=== EXTRACTED MATERIAL ===

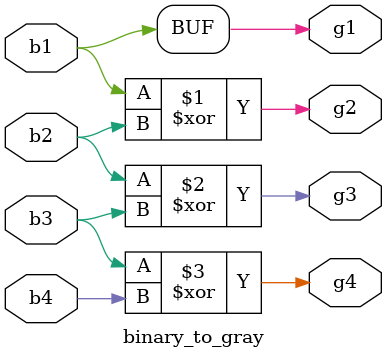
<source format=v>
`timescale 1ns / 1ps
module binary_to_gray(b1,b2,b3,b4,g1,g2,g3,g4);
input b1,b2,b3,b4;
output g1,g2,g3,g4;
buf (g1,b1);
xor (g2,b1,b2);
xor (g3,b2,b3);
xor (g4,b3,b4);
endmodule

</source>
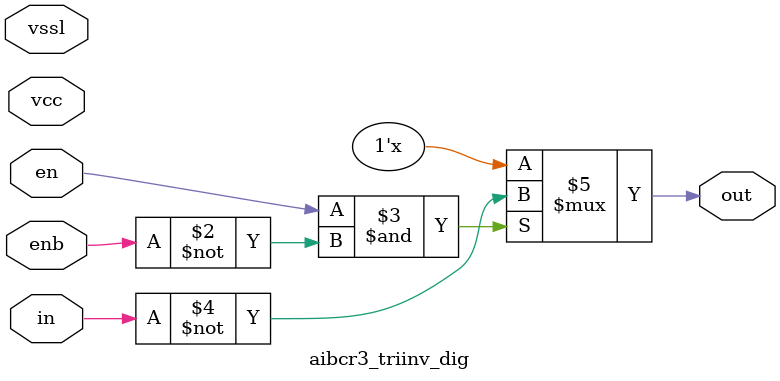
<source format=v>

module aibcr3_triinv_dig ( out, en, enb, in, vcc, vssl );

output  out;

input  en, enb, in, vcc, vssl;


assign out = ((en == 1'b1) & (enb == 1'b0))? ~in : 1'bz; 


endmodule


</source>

===
=== EXTRACTED MATERIAL ===

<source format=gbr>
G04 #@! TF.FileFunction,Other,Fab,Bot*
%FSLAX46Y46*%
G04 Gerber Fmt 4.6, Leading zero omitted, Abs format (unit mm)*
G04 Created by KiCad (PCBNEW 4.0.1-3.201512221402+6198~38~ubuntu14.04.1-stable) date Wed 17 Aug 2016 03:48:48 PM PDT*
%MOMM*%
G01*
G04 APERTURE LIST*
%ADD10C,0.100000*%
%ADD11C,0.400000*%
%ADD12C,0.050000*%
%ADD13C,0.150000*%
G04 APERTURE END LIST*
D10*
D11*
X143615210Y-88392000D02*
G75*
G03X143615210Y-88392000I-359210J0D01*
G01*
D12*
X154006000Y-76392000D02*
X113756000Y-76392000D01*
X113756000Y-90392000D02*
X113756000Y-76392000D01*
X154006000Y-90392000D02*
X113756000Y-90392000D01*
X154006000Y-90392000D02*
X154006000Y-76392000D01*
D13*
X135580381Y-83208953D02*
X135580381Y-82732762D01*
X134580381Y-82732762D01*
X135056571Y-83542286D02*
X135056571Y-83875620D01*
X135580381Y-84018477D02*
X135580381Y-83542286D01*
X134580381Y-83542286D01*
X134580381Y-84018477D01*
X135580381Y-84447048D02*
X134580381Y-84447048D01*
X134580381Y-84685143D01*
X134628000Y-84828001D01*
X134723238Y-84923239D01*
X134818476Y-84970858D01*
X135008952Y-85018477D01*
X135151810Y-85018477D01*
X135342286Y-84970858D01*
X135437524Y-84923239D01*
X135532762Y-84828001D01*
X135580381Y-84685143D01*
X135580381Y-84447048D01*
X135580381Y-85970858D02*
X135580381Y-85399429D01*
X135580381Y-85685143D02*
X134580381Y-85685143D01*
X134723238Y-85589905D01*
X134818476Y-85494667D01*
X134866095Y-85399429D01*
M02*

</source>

===

◆ **YOUR ASSIGNMENT**
Isolate the lines above that contain the word "input" and copy them.

◆ **RESPONSE TO THE EXERCISE**
input b1,b2,b3,b4;
input  en, enb, in, vcc, vssl;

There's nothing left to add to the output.